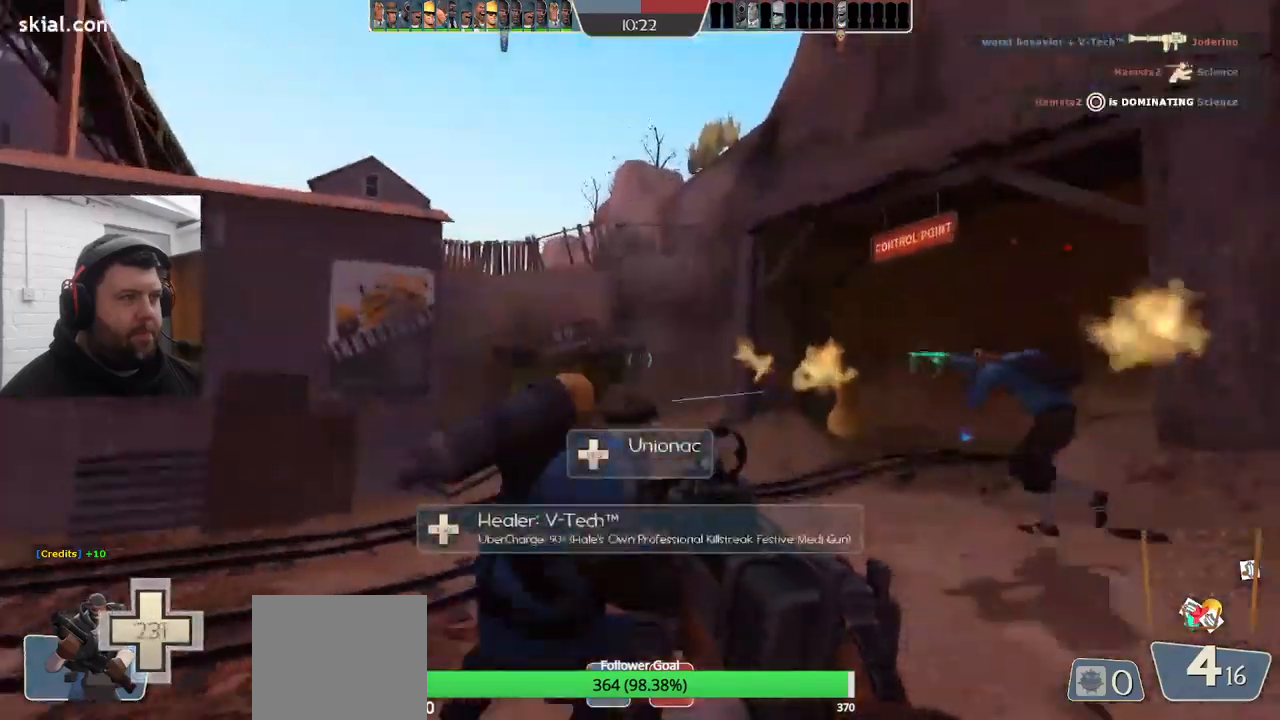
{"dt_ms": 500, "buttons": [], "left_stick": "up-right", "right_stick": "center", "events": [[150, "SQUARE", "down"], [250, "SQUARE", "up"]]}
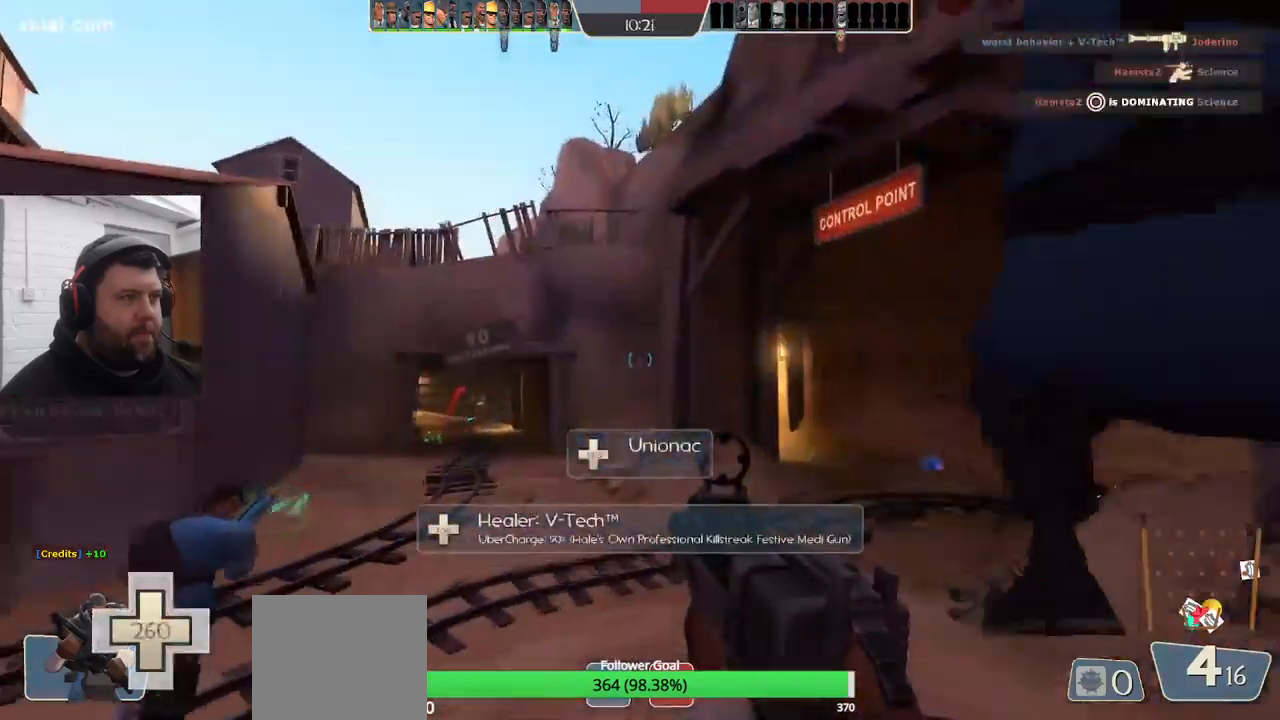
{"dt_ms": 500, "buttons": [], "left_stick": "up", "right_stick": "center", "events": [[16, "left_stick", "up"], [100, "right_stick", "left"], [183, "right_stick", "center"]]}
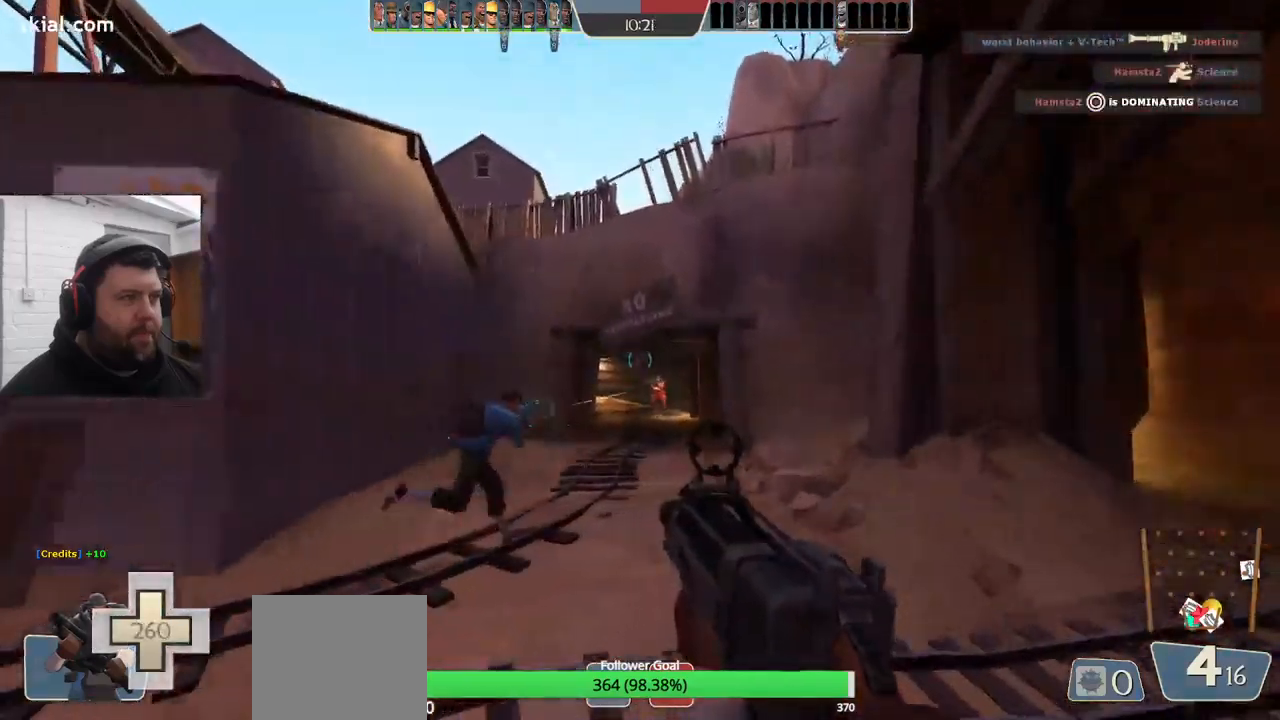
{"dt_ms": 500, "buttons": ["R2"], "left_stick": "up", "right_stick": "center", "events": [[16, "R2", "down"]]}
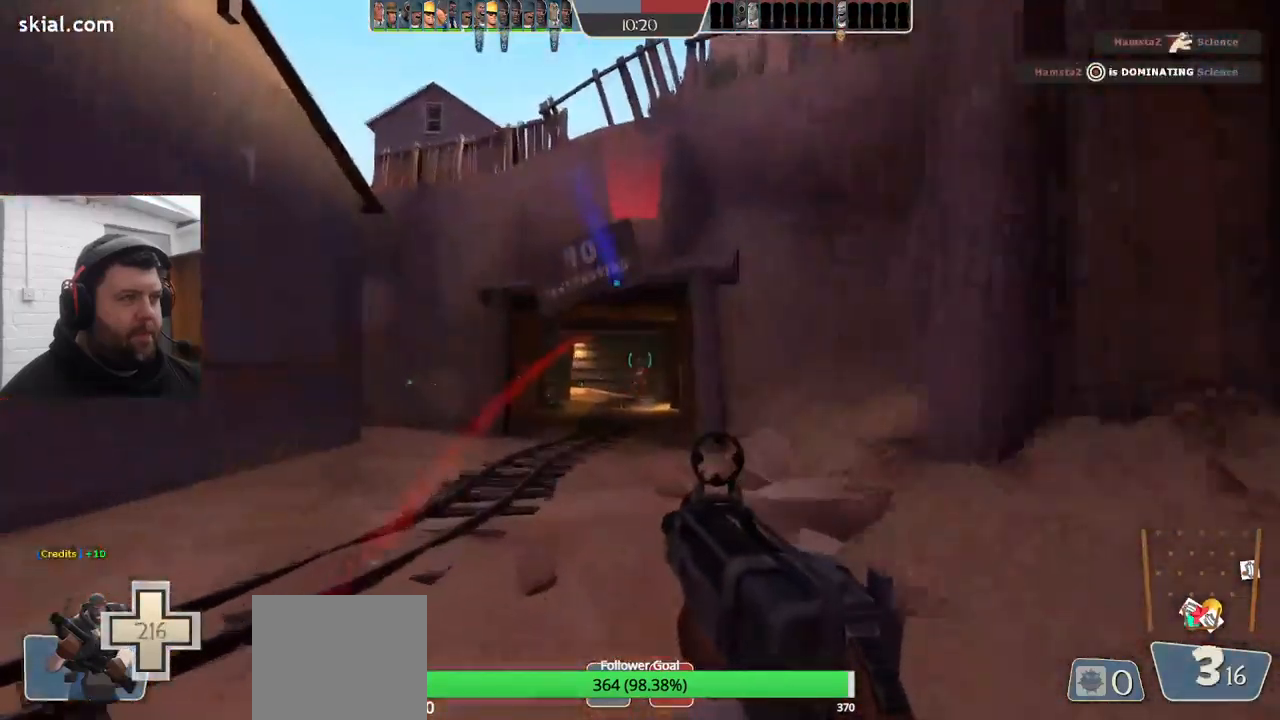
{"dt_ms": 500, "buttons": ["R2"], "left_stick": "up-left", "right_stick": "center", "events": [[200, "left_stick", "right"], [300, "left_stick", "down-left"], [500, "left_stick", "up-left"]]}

■ ■ ■ ■

Assignment
Copy out nothing but text: transcribe the listing exactly and skip each picture.

Solution
{"dt_ms": 500, "buttons": [], "left_stick": "up-right", "right_stick": "center", "events": [[150, "SQUARE", "down"], [250, "SQUARE", "up"]]}
{"dt_ms": 500, "buttons": [], "left_stick": "up", "right_stick": "center", "events": [[16, "left_stick", "up"], [100, "right_stick", "left"], [183, "right_stick", "center"]]}
{"dt_ms": 500, "buttons": ["R2"], "left_stick": "up", "right_stick": "center", "events": [[16, "R2", "down"]]}
{"dt_ms": 500, "buttons": ["R2"], "left_stick": "up-left", "right_stick": "center", "events": [[200, "left_stick", "right"], [300, "left_stick", "down-left"], [500, "left_stick", "up-left"]]}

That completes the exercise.